Luego camina don Quijote por las calles de Barcelona y entra, por curiosidad, a una imprenta, en donde corrigen la desacreditada Segunda parte. “Ya yo tengo noticia de este libro”, dice el hidalgo, “y en verdad y en mi conciencia que pensé que ya estaba quemado y hecho polvos por impertinente; pero su San Martín se le llegará como a cada puerco”.
Y eso no es todo. Al referir la mentira de su muerte, Altisidora fantasea con haber encontrado en las puertas del infierno una docena de diablos que jugaban a la pelota con libros “al parecer llenos de viento y de borra” (es decir, “de vanidad y pelusa, sin provecho”, aclara Francisco Rico). Uno de esos libros era la mentada segunda parte, que uno de los diablos manda a los abismos del infierno y otro asegura que es tan malo “que si de propósito yo mismo me pusiera a hacerle peor, no acertara”.
Más adelante, don Quijote recuerda esa historia de un pintor Orbaneja que cuando le preguntaba qué pintaba él decía: “Lo que saliere”. Y si salía un gallo, ponía la inscripción: “Éste es gallo”, para que no pensaran que era zorra. Y así, dice, debió ser el escritor que sacó a la luz ese nuevo Don Quijote y que dio a la imprenta “lo que saliere”.
Mayor seña de que hubo herida, y que el daño fue salvado con malicia e ingenio, es la aparición de un personaje del Quijote apócrifo en el Quijote verdadero, ese Álvaro Tarfe al que ambos, caballero andante y escudero, encuentran en un mesón y hacen declarar (frente a alcalde y escribano) que no son ellos los que andan impresos en aquella historia compuesta por un tal Avellaneda. Había asegurado, antes, el buen Sancho: “Todo cualquier otro don Quijote y cualquier otro Sancho Panza es burlería y cosa de sueño”.
Y hasta cuando tiene un pie en el estribo, al dictar su testamento incluye el cuerdo Alonso Quijano, ya curado de la enfermedad de la locura pero enfermo de muerte por melancolía, una cláusula en la que aconseja a sus albaceas pidan al autor de esa segunda parte falsa que “perdone la ocasión que sin yo pensarlo le di de haber escrito tantos y tan grandes disparates como en ella escribe, porque parto de esta vida con escrúpulo de haberle dado motivo para escribirlos”.

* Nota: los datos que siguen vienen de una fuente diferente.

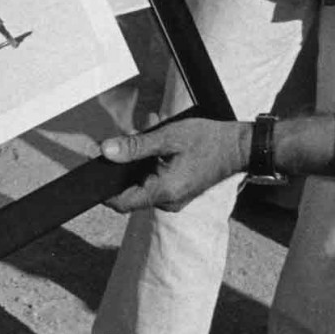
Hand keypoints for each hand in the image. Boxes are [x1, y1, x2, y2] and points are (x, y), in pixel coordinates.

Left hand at [100, 120, 250, 212]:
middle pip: (130, 190)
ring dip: (139, 159)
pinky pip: (156, 180)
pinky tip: (158, 140)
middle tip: (126, 137)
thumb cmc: (208, 140)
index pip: (121, 202)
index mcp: (164, 192)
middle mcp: (168, 202)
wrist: (240, 146)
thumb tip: (105, 151)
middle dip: (124, 164)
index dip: (103, 189)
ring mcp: (174, 199)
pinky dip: (151, 162)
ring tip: (149, 131)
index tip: (93, 170)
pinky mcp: (179, 191)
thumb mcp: (167, 137)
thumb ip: (134, 146)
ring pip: (143, 182)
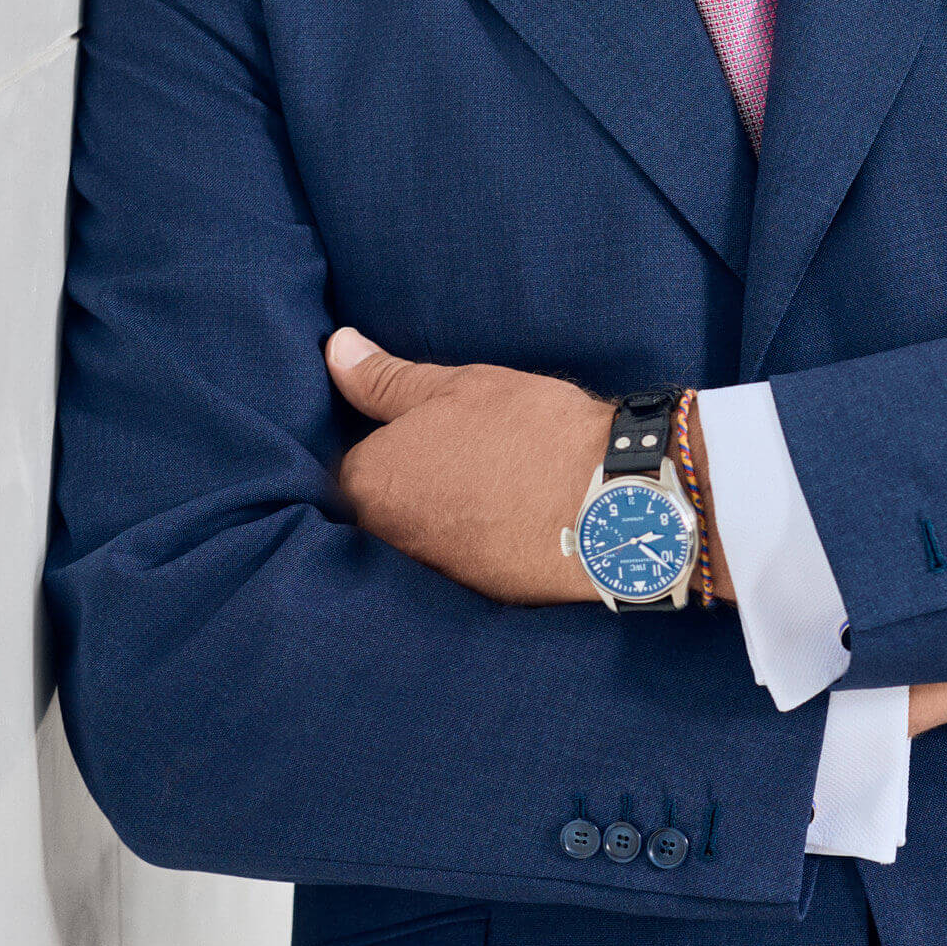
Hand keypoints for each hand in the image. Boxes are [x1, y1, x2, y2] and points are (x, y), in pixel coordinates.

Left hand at [323, 329, 606, 604]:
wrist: (609, 501)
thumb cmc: (527, 431)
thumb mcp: (455, 387)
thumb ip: (386, 377)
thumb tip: (336, 350)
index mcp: (370, 483)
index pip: (348, 460)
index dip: (381, 439)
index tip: (414, 425)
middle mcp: (387, 538)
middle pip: (380, 504)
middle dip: (407, 479)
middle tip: (456, 450)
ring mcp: (432, 571)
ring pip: (420, 532)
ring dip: (440, 510)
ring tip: (485, 479)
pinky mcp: (475, 595)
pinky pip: (459, 559)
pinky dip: (475, 538)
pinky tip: (507, 512)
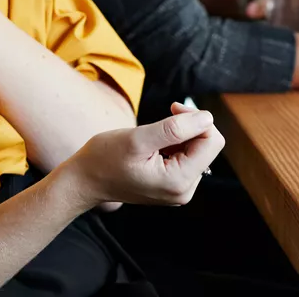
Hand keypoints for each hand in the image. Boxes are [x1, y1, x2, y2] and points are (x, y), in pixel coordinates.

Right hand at [59, 102, 223, 213]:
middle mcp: (184, 190)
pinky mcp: (173, 185)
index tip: (173, 109)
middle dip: (189, 126)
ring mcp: (179, 189)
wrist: (85, 179)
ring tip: (153, 136)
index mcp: (179, 182)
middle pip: (207, 146)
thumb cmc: (105, 158)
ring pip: (197, 149)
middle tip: (165, 115)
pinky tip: (154, 145)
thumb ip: (175, 129)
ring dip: (180, 134)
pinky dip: (174, 144)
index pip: (212, 142)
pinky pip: (186, 157)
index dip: (197, 119)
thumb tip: (207, 118)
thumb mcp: (138, 139)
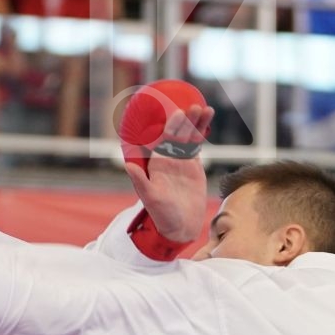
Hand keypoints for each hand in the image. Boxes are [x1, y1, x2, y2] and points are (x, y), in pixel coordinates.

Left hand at [124, 103, 213, 244]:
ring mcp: (181, 160)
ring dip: (197, 123)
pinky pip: (197, 145)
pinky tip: (208, 119)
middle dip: (186, 120)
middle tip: (195, 108)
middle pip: (179, 134)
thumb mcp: (150, 198)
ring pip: (190, 136)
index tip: (178, 114)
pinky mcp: (193, 165)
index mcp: (157, 162)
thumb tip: (127, 166)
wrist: (180, 226)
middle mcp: (168, 157)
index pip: (164, 139)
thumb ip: (140, 182)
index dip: (171, 126)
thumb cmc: (162, 214)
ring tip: (207, 109)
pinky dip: (202, 132)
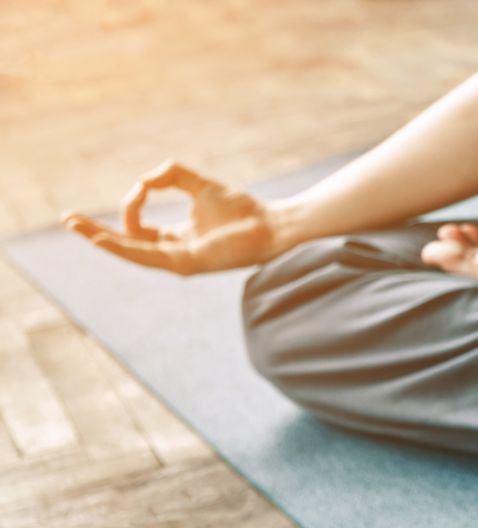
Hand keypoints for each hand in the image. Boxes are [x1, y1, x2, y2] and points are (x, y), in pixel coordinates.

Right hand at [61, 161, 279, 273]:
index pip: (137, 227)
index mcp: (176, 237)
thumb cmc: (243, 208)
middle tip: (67, 219)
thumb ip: (168, 175)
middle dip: (95, 232)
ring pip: (130, 252)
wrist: (271, 225)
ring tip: (76, 226)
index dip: (132, 202)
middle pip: (125, 245)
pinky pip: (147, 256)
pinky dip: (123, 247)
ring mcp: (179, 260)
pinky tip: (102, 239)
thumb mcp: (198, 183)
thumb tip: (142, 181)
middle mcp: (174, 252)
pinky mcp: (186, 263)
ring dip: (101, 239)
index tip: (146, 184)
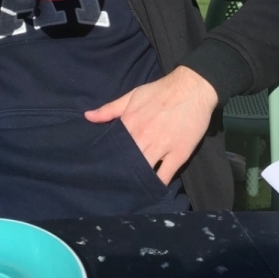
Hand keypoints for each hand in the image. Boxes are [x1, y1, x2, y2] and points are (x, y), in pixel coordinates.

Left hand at [84, 66, 217, 184]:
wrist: (191, 87)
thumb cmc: (159, 91)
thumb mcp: (131, 96)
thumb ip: (110, 109)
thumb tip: (87, 117)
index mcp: (129, 123)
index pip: (114, 146)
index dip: (108, 157)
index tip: (102, 167)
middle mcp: (143, 137)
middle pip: (127, 161)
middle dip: (121, 171)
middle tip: (114, 183)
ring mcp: (161, 147)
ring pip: (144, 170)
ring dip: (137, 180)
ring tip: (129, 190)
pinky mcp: (179, 154)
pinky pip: (166, 175)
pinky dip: (157, 184)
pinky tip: (151, 189)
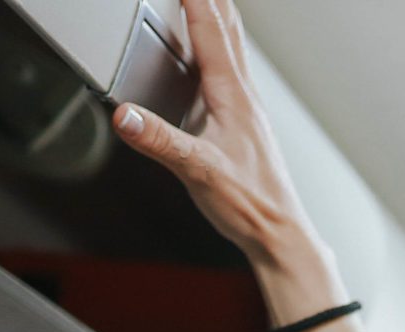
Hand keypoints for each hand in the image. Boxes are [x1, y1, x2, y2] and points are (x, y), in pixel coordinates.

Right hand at [111, 0, 342, 313]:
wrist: (280, 235)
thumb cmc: (250, 205)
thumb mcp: (197, 171)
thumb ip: (159, 140)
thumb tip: (125, 115)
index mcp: (233, 97)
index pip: (210, 32)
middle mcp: (244, 98)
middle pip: (228, 30)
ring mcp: (246, 111)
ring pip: (233, 50)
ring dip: (219, 18)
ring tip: (209, 1)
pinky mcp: (244, 127)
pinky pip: (231, 74)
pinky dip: (221, 52)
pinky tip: (213, 61)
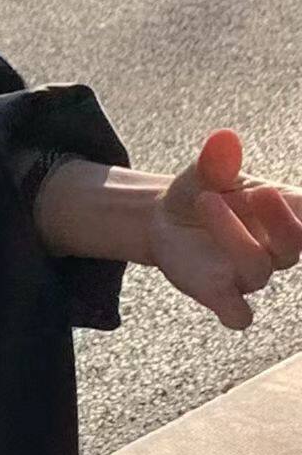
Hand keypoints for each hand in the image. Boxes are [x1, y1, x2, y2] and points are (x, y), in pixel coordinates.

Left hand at [150, 130, 301, 329]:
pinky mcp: (220, 293)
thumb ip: (217, 161)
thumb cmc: (202, 190)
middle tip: (259, 191)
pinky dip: (234, 311)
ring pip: (258, 270)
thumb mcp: (205, 172)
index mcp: (286, 209)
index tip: (293, 202)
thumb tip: (224, 140)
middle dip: (281, 220)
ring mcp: (250, 272)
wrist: (166, 218)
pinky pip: (239, 315)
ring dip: (233, 236)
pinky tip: (221, 295)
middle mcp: (275, 245)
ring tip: (205, 198)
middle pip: (294, 244)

¿Se pensará que Cervantes puso así en su lugar al Quijote de Avellaneda? Lo agregó a su juego, podría afirmarse. Mas con su insistido rechazo, también parece Cervantes darle carta de autenticidad al apócrifo.
Al detenerse en este tema, en su Viaje alrededor de El Quijote (FCE, 2004) concluye Fernando del Paso que hace ya cuatro siglos el don Quijote verdadero de Cervantes triunfó sobre el don Quijote apócrifo de Avellaneda: “Aunque siempre, también, lo seguirá, de cerca, una sombra que no es la suya.” Lo que es acaso la verdad, y nada más que la verdad. Pero no toda la verdad.